Although small classes, warm and caring relationships, culturally appropriate teaching methods, motivation through technology learning, and familiarity with the dominant culture may all be success factors, they are not always present and not always attainable. What then happens at the intersection of these factors? Are one or two factors sufficient, or is retention possible only at the intersection of all of them? Can the presence of some factors compensate for the absence of others? Are some of these factors more important in the minds of students than others?
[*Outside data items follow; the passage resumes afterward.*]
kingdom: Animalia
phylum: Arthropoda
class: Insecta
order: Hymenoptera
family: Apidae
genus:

Further study is needed to understand the impact of single factors and the relationships between different factors better, and this study has tried to provide some insight into which success factors may be at work in American Indian student retention and deserve further study.
Understanding success factors better can ultimately help instructors and administrators create a more supportive learning environment, encourage students to perceive the campus environment as inviting and sensitive instead of hostile, and lead to higher academic achievement and college completion rates of American Indian students. American Indian college graduation rates have lagged behind those of mainstream students for a long time. Anything we can learn about how to effect change is a step in the right direction.